• Resolved jamestd01

    (@jamestd01)


    We are using this plugin to cache our api requests but are finding that the cached queries show in the dashboard as being expired. This is despite the record in the database having the correct expiration date, being 1 year in the future.

    Our setup is also using redis for caching and think that we have isolated this as the cause of the issue. Disabling redis we get our api queries being served via the cache and the dashboard shows the correct expiration but without it it’s broken.

    Does anyone have any experience using redis with this plugin? Any help would be great!

Viewing 3 replies - 1 through 3 (of 3 total)
  • Plugin Author Richard Korthuis

    (@rockfire)

    Hi @jamestd01

    Thank you for using our plugin!

    I am sorry to hear you are having issues with using our plugin in combination with Redis. To be able to investigate this, can you tell me which plugin you use to enable Redis in WordPress?

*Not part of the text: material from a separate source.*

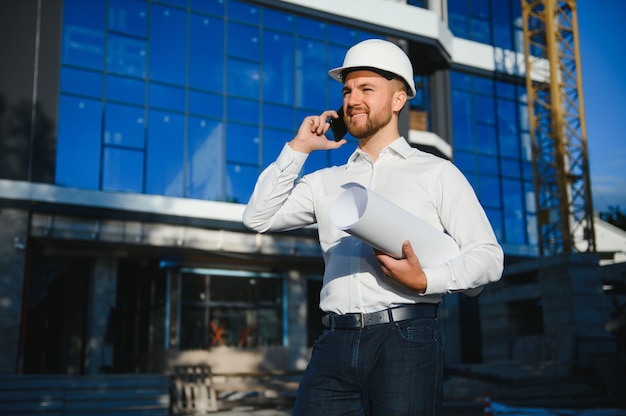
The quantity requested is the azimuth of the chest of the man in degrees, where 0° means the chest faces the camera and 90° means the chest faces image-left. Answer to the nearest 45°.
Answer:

    Thread Starter jamestd01

    (@jamestd01)

    Hi @rockfire

    Thanks kindly for your response, we managed to resolve this issue eventually and it turned out to be caused by the WP REST API plugin being enabled in our project. After disabling that plugin we stopped seeing the cache entries expiring immediately while still being able to use the redis plugin. I imagine this was caused by that legacy plugin working somehow differently to how the WP core REST API does now?

    For anyone who experiences a similar issue the redis plugin we use was this one.

    Plugin Author Richard Korthuis

    (@rockfire)

    Hi @jamestd01

    It could very well be the case that the legacy plugin works differently to how the WP core REST APPI does now. That plugin was last updated 4 years ago. In the meantime a lot of extra development has been done on the REST API in core.

    Glad to hear your issue is solved!